In light of the flurry of mis-selling claims, a number of Britain's biggest banks revealed over the last year that they would be adding more to the compensation pot.
In October, Barclays added another £700m to its PPI compensation fund, bringing its payout pot to £2bn.
Initially, it set aside £1bn in 2011 and £300m it added in the first quarter of 2012.
In November, RBS significantly missed analyst expectations and posted a sharp decline in third quarter results, after adding another £400m to its PPI compensation pot, increasing the total amount to £1.7bn.
Meanwhile, Lloyds revealed it has employed 6,000 people to process PPI mis-selling claims and has set aside a total of £5.3bn in payouts.

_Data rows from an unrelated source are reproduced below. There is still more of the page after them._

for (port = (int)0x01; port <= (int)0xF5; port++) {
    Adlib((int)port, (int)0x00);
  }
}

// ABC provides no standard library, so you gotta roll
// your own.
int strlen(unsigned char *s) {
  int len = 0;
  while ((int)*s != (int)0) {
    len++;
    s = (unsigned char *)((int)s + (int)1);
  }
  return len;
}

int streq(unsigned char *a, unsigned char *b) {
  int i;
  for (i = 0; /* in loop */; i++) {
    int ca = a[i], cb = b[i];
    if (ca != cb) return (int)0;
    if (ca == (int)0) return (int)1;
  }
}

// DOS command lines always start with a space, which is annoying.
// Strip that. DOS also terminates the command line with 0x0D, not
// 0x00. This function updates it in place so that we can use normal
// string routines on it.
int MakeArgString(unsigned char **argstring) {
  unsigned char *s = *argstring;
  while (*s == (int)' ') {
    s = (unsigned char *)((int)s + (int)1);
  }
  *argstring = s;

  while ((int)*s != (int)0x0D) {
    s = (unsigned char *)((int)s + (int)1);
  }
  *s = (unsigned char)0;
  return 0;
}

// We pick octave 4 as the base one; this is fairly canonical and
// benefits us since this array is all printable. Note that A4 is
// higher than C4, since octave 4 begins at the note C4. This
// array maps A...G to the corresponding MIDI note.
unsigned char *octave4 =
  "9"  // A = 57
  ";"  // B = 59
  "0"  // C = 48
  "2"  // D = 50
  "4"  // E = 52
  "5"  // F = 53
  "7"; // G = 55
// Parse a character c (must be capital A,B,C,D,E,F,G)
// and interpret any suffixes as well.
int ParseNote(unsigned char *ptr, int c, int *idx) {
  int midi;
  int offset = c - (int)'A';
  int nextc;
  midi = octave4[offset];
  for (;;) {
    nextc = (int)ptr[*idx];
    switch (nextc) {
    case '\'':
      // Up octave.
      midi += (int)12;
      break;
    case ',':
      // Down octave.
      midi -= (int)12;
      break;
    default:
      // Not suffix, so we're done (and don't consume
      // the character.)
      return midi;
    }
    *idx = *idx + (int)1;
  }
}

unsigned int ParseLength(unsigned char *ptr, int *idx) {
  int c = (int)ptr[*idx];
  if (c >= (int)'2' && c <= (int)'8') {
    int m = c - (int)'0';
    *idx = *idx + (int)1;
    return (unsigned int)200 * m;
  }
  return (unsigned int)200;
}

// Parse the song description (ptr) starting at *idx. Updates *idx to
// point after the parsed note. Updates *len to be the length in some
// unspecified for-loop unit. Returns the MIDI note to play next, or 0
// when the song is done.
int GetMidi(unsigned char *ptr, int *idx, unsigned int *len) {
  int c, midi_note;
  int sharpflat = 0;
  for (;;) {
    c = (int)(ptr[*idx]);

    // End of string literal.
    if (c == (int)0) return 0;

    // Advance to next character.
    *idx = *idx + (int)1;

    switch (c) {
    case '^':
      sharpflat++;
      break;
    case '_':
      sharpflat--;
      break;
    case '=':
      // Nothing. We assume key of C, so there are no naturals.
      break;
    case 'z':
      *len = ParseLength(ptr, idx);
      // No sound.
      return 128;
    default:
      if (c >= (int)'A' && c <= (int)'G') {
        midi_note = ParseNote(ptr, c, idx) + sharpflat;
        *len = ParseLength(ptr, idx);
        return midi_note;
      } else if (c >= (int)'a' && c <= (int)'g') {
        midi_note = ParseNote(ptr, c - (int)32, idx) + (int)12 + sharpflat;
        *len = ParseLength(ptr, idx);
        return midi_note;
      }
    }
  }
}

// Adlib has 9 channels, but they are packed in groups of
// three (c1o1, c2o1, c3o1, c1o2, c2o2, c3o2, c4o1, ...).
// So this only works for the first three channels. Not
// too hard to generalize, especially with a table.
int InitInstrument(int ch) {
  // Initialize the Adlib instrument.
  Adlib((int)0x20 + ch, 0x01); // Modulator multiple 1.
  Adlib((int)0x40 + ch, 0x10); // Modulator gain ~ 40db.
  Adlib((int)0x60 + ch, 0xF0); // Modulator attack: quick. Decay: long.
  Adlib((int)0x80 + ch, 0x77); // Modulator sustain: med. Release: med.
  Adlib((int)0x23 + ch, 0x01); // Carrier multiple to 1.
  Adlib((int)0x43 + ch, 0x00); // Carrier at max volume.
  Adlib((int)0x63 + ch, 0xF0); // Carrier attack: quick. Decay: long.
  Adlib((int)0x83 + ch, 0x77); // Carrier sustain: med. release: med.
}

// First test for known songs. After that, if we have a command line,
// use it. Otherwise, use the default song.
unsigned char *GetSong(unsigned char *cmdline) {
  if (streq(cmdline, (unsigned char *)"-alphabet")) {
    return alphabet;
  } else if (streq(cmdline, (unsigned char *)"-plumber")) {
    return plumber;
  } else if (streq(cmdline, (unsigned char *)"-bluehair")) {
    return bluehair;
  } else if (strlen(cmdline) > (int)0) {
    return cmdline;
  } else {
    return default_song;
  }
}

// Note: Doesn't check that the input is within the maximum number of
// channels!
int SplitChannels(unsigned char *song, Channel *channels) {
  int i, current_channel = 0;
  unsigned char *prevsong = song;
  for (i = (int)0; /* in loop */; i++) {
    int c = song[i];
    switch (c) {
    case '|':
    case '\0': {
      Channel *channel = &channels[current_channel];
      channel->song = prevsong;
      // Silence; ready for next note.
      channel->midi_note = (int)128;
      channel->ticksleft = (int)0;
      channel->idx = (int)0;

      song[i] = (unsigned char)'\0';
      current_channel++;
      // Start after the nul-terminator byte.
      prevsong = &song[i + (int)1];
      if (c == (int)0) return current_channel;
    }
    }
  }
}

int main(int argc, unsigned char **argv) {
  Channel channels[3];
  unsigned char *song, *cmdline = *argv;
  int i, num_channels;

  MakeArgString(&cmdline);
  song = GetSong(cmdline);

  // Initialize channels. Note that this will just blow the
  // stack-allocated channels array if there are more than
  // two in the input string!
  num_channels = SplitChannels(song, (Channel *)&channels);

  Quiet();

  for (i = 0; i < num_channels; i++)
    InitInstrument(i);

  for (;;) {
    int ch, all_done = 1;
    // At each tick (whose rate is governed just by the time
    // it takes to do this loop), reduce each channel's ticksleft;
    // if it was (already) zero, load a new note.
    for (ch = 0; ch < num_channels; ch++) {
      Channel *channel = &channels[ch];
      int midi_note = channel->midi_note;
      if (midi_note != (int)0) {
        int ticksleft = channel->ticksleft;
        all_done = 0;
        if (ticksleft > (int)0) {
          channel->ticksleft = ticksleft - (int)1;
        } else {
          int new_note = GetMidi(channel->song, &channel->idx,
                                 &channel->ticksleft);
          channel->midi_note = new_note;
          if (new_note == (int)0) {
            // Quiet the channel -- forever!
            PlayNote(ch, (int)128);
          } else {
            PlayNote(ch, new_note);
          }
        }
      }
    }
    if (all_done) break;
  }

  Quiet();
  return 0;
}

'PPI Akin to an Oil Spill'
In October 2012, Martin Wheatley, the FSA's managing director, unveiled his plans to overhaul the financial services industry by promoting greater competition and a more stable and transparent and market in the hope of eventually rebuilding trust, when he becomes the Financial Conduct Authority's chief executive designate this year.
In a 32-page "Journey to the FCA" report Wheatley outlined how "PPI is akin to an oil spill in terms of its ongoing damage".
"One of the key lessons we have learned from previous market failures such as PPI is that it can be much more effective to intervene early; to pre-empt and prevent widespread harm to consumers from happening in the first place, rather than clear up after the event," added the report.
An example of what this could mean in practice is in the diagram below [Fig. 1].
"This sets out how the PPi issue developed over a number of years, in terms of the number of customers affected (incidence) and the amount of harm suffered (severity).We will aim to prevent any issue ending up in the red zone, which represents many customers and high amounts of harm," says the report.